However, if I was much loved in the warm-hearted faubourgs, in Paris itself I was at times as much a magnet for menace and hostility as approval. In fact, I was hysterically threatened in Pigalle only days after arriving in the city. I was verbally assaulted again later in the year on a RER train by some kind of madman or derelict who told me to go to the Bois de Boulogne to meet with what he saw as my inevitable violent destiny.
I spent an entire train journey from Paris-Austerlitz to Brétigny with a self-professed “voyou” with chilling shark-like eyes, who nonetheless seemed quite fond of me, as he made no attempt to threaten me. He even gave me his number, telling me that unless I phoned him as promised I was merely what he termed un “anglais c**”.
Mention must also be made of the sinister skinhead who called me “une ******* anglaise” for trying on Theresa's wide-brimmed hat while travelling home by train after a night out with her and Ariana.
I left Brétigny without saying goodbye to so many people that it's painful for me to think about it, but frenetic last hour socialising had left me exhausted and demoralised. However, there was one final get-together, organised by Theresa and a few other friends. Milan was there of course, as well as several other mutual friends of myself and Theresa. Sadly though, Jules wasn't. I bumped into one of his girl friends in the course of the evening, and she was incredulous I hadn't invited him. Seized by guilt, I phoned him at his home to ask him to make a last minute appearance, but in a muted voice, he told me it was too late for that. It was the last I ever heard of him. I never saw Milan again either, although he did phone me once from Paris. On the other hand, Theresa and I stayed in touch until the early '90s, by which time she'd got married to fellow church-goer and former Cambridge University alumnus Peter, who also became a friend.
My parents stopped by that night to pick me up on their way to La Ribera where we were due to stay for a few weeks before returning to the UK, and after a day or so spent sightseeing we set off. Soon after arriving it became clear to me that my beloved pueblo had changed beyond all recognition. Eight years after the passing of the Generalissimo Franco and Spain's innocence was long gone; and this beautiful nation was no longer as “retrasado” as she'd once been.
In Murcia, while quietly drinking in a night club with Marc, a very dear friend of mine from La Ribera's golden age, his future wife Maria, and other friends, I found myself in the surreal position of being visually threatened by a local Punk who clearly objected to the bootlace tie I was wearing which immediately identified me as a hated Rockabilly. This would never have happened ten years before, or perhaps even five.
As for the youth of La Ribera itself, where once they'd been endearingly naive, they now seemed so worldly and cool, in fact more so than me, dancing like chickens with their elbows thrust out, doubtless to the trendiest international hits, such as King's Won't You Hold My Hand Now, which I repeatedly translated for them as I recall.
I returned to Leftfield in the autumn of 1984, and I can't help thinking it was soon afterwards that my recent past started haunting me for the first time, but I may be wrong. Perhaps it never occurred to me that only a few years previously I'd known legends of sport and the cinema, mythical figures of the theatre, blue bloods and patricians, and they'd been kind, generous of spirit to this nonentity from the outer suburbs. Now I was nearly 30, with a raft of opportunities behind me, and a future which looked less likely than ever to provide me with the fame I still ached for with all my soul.

[EXERCISE SET]
**1.** Answer these questions from the memoir excerpt, one per line:
(a) Where were the narrator's parents heading when they stopped by to pick the narrator up?
(b) What item the narrator wore in the Murcia night club drew a local Punk's hostility?
(c) In what season and year did the narrator return to Leftfield?
**2.** Reproduce the memoir excerpt word for word from "My parents stopped" to "she'd once been.".
**3.** Write the next part of the memoir excerpt, picking up after its final sentence.

[RAW DATA]
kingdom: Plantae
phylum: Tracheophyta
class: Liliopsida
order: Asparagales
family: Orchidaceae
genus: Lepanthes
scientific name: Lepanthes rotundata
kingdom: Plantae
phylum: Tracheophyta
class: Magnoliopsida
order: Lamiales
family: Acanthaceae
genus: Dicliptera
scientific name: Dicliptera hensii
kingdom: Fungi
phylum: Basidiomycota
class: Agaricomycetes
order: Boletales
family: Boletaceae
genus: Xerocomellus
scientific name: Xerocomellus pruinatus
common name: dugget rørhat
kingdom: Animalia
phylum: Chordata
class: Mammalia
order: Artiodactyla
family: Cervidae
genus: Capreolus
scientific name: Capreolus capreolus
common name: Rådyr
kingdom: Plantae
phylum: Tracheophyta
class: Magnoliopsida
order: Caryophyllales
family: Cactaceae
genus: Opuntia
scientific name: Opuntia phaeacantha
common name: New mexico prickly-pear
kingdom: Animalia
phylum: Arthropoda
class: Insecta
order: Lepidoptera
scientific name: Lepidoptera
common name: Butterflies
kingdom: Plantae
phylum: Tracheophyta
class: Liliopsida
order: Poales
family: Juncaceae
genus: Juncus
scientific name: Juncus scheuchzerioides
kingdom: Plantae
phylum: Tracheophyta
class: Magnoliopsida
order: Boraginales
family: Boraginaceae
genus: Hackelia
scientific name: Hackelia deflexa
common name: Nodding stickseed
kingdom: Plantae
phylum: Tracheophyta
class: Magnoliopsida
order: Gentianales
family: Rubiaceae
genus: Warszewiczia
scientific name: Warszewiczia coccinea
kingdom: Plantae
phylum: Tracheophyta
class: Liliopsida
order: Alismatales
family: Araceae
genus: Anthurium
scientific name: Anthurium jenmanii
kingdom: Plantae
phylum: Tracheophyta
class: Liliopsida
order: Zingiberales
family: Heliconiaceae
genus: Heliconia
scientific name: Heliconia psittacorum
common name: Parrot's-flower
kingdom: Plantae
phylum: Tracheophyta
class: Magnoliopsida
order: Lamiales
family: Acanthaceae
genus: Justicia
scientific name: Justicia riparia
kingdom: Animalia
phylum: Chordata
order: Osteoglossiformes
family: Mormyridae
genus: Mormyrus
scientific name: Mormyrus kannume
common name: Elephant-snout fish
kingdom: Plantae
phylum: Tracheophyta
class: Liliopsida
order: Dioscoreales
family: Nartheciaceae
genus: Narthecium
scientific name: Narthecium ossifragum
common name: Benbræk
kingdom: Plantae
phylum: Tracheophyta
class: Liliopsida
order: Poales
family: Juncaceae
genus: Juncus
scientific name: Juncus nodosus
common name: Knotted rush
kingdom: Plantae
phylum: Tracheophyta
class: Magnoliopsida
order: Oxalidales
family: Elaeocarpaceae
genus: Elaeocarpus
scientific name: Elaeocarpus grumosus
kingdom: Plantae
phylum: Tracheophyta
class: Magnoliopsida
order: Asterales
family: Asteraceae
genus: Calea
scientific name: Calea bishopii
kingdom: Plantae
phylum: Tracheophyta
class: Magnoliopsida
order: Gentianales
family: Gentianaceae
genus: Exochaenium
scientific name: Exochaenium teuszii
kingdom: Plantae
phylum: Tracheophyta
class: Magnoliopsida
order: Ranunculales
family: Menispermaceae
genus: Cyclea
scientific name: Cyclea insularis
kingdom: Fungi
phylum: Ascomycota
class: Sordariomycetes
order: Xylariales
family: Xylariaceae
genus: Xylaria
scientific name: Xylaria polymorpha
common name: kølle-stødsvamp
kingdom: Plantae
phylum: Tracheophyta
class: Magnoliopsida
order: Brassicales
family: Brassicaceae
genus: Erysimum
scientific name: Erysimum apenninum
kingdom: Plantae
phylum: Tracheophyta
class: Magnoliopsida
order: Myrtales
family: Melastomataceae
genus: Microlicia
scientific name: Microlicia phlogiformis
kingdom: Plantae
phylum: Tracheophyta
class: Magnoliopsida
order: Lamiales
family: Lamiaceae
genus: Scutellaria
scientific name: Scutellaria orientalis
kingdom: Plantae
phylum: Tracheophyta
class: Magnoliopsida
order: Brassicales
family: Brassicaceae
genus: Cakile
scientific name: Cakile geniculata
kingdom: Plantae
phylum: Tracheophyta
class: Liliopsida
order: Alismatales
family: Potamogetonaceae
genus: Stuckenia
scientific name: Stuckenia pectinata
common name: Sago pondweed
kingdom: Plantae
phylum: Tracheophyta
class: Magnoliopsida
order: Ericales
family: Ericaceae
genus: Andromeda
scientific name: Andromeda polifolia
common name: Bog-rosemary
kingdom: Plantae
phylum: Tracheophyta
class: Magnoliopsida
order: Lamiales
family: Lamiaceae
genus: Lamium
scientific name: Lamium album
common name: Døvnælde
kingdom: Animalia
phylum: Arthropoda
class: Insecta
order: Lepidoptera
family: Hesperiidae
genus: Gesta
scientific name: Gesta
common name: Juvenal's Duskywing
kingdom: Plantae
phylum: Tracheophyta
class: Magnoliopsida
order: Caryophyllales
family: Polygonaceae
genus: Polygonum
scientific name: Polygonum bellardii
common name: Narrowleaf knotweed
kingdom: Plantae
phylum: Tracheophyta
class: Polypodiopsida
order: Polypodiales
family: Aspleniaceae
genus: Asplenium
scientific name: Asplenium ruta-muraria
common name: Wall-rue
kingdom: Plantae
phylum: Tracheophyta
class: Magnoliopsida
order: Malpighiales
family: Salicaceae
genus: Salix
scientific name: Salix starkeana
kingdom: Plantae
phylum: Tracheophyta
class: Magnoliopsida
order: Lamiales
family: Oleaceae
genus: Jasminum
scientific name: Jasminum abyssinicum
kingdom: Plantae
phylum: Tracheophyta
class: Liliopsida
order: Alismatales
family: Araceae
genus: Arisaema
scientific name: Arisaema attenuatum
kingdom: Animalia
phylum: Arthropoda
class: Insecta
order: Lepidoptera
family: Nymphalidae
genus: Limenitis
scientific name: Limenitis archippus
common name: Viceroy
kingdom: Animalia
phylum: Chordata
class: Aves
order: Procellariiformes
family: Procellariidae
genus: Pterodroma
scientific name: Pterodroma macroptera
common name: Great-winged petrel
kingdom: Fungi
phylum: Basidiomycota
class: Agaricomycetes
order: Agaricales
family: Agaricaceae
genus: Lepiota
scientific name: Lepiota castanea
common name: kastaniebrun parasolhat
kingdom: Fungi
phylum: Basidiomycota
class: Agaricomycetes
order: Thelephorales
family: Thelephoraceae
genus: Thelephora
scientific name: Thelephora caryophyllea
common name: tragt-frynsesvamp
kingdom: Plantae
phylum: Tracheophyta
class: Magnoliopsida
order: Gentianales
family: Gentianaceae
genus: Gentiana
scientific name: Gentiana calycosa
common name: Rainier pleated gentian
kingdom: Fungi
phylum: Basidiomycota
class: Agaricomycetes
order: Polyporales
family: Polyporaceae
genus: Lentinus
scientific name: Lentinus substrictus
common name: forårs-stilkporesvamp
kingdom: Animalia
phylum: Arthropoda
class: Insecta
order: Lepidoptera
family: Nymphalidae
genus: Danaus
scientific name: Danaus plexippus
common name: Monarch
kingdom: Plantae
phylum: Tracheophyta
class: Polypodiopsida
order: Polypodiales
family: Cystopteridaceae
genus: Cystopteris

[ANSWERS IN ORDER]
**1.**
(a) La Ribera
(b) A bootlace tie
(c) The autumn of 1984

**2.**
My parents stopped by that night to pick me up on their way to La Ribera where we were due to stay for a few weeks before returning to the UK, and after a day or so spent sightseeing we set off. Soon after arriving it became clear to me that my beloved pueblo had changed beyond all recognition. Eight years after the passing of the Generalissimo Franco and Spain's innocence was long gone; and this beautiful nation was no longer as “retrasado” as she'd once been.

**3.**
At first I lived off-campus, thinking it might be fun to coast during my final year as some kind of enigma freshly returned from Paris; but before long I desperately missed being part of the social hub of the college, even though this was a virtual impossibility for a forgotten student in his fourth year. However, I did eventually move back onto campus to occupy a tiny little room in a hall of residence in nearby West Hampstead NW9, which meant the world to me.
Thinking that being in a play might help raise my faded profile, I accepted a small role in Cole Porter's Kiss me Kate, which was being directed by a dear friend, but it was all too little too late. My time as one of Leftfield's leading prodigies had long passed, and other, younger golden children had come to the fore since my departure for Paris, such as the handsome young blond whom my long-time friend and champion Ariana described as being some kind of new edition of me, due perhaps to his versatility as musician, actor, comedian and so on. The first I saw of him, he was playing Gorgibus in the original French in a production, directed by Ariana, of Moliere's Les Précieuses ridicules, a part she'd originally earmarked for me, but I turned it down. To say he went on to greater things would be an understatement.
I read incessantly throughout the year for the sheer pleasure of doing so. For example, while Eugene O'Neill's The Iceman Cometh was a compulsory part of the drama course, there was no need for me to wade through O'Neill, the massive two-part biography of the playwright - published in 1962 and 1972 - by Arthur and Barbara Gelb, but that didn't stop me. In fact it was a joy to do so.
I made this descent into the depths of O'Neill's complex psyche at a time when I was starting to drink during the day at Leftfield, often getting hammered around lunchtime in the bar in the company of various friends, such as Paul, my friend from Playing with Fire, or even earlier thanks to a can or two of extra strong lager. Paul was still trying to persuade me to join forces with him against an indifferent world, he with his writing and me with my acting, but for reasons best known to myself I wasn't playing ball. He'd always sensed something really special in me, which was variously described as energy, intensity, charisma, but for all the praise I received from Paul and others, I didn't seem to have a very high opinion of myself. I'm not quite sure why.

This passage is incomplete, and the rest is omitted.